— Start of Passage provided —

I’ve decided to feature occasional chapters from SOUL FOREST . When I thought about it, it was instantly clear which one would have to come first.
Recently, a woman named Laurie Hoogland wrote to me with a daring request. She had been reading my book, The Forest of Souls, with its various Wisdom Readings, in which I used the Tarot to explore kinds of questions we usually do not ask the cards, such as how God created the universe, or the meaning of resurrection. Laurie thought about her own great concern of the past few years, the Nazi Holocaust, and wondered if I might do a spread that somehow would help us find a way to grasp this incomprehensible horror.
The sad truth is that genocide is not really all that uncommon. In just the last few years we have seen a monstrous example in Rwanda, and before that, in Yugoslavia. And yet, the Nazis seem to have a special place. Perhaps it’s the fact that it happened in a country thought of at the time as the most civilized, most cultivated, most advanced in the world. If they could fall to such savagery what hope was there for anyone? Or maybe it was simply the cool efficiency, the calm logistical planning that went into it.
The Nazis did not target only the Jews. In fact, the Romany (Gypsies) lost a higher percentage of their population than the Jews. And great numbers of Catholics, homosexuals, and leftists also died. But it’s also true that Hitler and his people set up the entire apparatus specifically to kill the entire Jewish people. So the Holocaust also culminates-though sadly, not ends-thousands of years of murderous anti-Semitism. I decided, however, that I would not focus primarily on the question of Jewish deaths, or even, really, German actions, but rather on the question of how we comprehend what seems truly beyond human comprehension.

— End of Passage provided —
— Start of Extracted material —

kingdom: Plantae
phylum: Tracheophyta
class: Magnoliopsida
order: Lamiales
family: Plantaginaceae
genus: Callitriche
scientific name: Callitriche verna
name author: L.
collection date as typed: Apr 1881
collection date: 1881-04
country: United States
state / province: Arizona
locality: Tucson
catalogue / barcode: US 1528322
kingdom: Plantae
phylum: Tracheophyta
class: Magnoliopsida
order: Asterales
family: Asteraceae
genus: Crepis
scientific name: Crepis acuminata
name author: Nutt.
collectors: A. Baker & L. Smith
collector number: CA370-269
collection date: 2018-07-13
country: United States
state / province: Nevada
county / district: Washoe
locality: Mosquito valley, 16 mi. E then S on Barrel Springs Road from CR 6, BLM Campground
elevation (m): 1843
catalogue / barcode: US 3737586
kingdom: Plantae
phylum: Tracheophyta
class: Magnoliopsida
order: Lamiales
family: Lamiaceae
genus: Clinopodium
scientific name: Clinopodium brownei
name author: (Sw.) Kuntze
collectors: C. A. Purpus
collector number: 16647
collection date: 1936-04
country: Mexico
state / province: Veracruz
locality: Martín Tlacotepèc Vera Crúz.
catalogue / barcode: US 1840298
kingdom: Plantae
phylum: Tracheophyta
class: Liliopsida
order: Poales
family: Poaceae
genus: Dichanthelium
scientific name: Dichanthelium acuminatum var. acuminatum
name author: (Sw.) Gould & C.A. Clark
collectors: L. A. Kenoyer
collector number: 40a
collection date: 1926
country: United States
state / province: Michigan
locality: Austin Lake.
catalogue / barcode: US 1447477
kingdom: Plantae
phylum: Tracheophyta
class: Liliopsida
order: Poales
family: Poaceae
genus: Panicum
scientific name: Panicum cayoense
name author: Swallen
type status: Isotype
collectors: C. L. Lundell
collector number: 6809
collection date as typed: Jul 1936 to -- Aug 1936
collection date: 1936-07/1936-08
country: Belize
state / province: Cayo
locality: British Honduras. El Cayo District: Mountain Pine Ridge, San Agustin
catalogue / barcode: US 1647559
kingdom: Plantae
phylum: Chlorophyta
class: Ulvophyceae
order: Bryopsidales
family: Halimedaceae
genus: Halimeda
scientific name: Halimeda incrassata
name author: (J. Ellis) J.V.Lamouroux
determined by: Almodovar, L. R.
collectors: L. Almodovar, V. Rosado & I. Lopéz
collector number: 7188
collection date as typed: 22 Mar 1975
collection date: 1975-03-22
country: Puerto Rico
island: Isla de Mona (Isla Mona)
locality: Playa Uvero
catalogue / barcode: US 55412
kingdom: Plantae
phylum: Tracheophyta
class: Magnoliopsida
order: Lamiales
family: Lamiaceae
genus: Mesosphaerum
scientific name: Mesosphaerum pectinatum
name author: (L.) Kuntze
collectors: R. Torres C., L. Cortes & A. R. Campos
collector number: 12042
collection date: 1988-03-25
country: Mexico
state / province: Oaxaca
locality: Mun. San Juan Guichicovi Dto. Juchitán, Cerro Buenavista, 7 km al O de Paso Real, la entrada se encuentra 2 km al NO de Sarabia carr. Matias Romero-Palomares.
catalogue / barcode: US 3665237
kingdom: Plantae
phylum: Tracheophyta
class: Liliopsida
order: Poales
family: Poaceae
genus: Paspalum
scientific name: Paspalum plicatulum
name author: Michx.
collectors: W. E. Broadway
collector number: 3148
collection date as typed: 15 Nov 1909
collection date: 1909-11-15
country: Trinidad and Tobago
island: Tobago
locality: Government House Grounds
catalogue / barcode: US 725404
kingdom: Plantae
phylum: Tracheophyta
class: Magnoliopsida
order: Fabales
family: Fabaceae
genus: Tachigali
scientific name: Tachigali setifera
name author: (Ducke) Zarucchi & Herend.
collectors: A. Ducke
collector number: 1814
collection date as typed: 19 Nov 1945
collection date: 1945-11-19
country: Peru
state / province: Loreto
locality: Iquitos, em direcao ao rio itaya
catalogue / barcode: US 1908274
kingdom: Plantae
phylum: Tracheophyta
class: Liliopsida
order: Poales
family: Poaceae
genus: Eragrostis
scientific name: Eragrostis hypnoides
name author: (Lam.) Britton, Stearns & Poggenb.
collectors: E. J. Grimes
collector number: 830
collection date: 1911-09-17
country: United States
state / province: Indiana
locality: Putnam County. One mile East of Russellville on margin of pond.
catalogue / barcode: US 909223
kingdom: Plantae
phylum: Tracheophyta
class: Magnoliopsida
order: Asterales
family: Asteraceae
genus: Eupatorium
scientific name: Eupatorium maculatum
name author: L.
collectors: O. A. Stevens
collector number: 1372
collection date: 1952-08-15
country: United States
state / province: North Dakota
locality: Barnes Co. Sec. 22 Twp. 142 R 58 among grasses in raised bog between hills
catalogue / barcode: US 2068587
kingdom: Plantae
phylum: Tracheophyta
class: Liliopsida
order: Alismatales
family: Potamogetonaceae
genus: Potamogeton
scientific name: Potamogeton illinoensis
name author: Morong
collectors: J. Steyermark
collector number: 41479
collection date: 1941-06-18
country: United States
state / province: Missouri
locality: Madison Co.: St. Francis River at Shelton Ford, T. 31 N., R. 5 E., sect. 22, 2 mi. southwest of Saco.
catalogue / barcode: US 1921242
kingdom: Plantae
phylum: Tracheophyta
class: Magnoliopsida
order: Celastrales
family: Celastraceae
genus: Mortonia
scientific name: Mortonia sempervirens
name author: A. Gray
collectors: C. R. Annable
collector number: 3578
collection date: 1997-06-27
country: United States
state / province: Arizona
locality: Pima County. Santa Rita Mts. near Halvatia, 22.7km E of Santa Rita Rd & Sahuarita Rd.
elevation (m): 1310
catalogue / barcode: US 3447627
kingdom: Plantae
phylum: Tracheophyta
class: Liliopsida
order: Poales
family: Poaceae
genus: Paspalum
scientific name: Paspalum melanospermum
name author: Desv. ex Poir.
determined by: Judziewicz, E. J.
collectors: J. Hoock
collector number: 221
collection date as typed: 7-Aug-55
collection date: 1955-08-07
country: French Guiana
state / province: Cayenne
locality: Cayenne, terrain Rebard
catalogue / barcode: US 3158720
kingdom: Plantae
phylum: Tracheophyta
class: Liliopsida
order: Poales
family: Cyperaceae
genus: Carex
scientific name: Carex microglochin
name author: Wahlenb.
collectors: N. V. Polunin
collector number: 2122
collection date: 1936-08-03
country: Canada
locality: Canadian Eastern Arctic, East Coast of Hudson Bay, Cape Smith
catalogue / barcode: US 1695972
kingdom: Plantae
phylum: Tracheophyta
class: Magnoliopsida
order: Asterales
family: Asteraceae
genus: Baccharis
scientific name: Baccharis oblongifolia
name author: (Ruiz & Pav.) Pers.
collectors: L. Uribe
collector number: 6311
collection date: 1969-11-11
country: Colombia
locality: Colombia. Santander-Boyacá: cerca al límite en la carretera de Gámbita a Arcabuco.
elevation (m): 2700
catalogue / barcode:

— End of Extracted material —

Tasks to perform
**A)** Repeat the part of the Holocaust essay that opens with the words containing "I’ve decided to" and closes with "this incomprehensible horror.".
**B)** According to the Holocaust essay, which group lost a higher percentage of its population to the Nazis than the Jews did?
**C)** Carry the Holocaust essay forward with the next part, beginning after its final sentence.
The rows have no connection to the essay on the Holocaust.

Exercise answers
**A)**
I’ve decided to feature occasional chapters from SOUL FOREST . When I thought about it, it was instantly clear which one would have to come first.
Recently, a woman named Laurie Hoogland wrote to me with a daring request. She had been reading my book, The Forest of Souls, with its various Wisdom Readings, in which I used the Tarot to explore kinds of questions we usually do not ask the cards, such as how God created the universe, or the meaning of resurrection. Laurie thought about her own great concern of the past few years, the Nazi Holocaust, and wondered if I might do a spread that somehow would help us find a way to grasp this incomprehensible horror.

**B)** The Romany (Gypsies).

**C)**
I decided to set down a group of five questions that I myself would choose, and then choose cards at random to suggest four more questions. This is a practice that I have developed both for Wisdom Readings and personal spreads. I do it when I am not sure just what to ask. The process is very simple: shuffle the deck in your usual way, and then pick cards in the same manner you would do for a reading. I decided to take three cards from the top of the pile plus the bottom card.
When you have chosen the cards, look at the pictures and see what questions they suggest to you. Then return the cards to the deck, shuffle and turn over cards in the normal way for your answers.
Here are the five questions I chose from my own thoughts:
5 Questions chosen ahead of time
1. What are the roots?
2. How did it grow from those roots?
3. What truth is revealed?
4. What truth is hidden?
5. How does it change us?
The cards that turned up after the shuffle were Speaker of Birds, 8 of Birds, and 2 of Birds, from the Shining Tribe Tarot, designed and drawn by myself. The Birds suit (Swords in traditional decks) deal with issues of ideas, conflict, suffering, truth, prophecy, art.
All three of these cards deal in some way with speaking, the first by its very name, the second because it shows a woman struggling to regain her identity and express herself clearly, the third because it implies silence and denial.
The Speakers in the Shining Tribe deck are like the Kings, but they have less to do with authority than with communication, and the responsibility to share wisdom and power with others.
The 8 of Birds was inspired by a poem by the Muskogee (Native American) poet Joy Harjo. Harjo writes how Native peoples (and nature itself) have lost their language, and thus the power to express clearly what has happened to them. It shows a woman before a volcano, as if for the pain and fury that have built up within her. The volcano contains a house, and above it jagged lines that symbolize anger. On the door of the house, an eye symbolizes memory.
The 2 of Birds shows two birds who steadfastly refuse to look at each other, as if to deny the other’s existence. A snake, however, binds them together. There were many questions we might ask inspired by this card but I chose the issue of denial
4 Questions inspired by cards chosen from the deck:
1. Speaker of Birds:
How can we speak about it?
2. 8 of Birds
How can we bring the pain out from within us?
3. 2 of Birds
What do we deny?
The card on the bottom of the deck was the Gift of Rivers(roughly equivalent to the Queen of Cups). This card represents the Gift of love, of healing. The picture shows a bowl for the Holy Grail, resting at a place where two rivers meet to become one. For many people the Holocaust, so enormous, becomes an almost personal nightmare from which they cannot awaken. It requires some energy from outside, a kind of grace, to liberate us.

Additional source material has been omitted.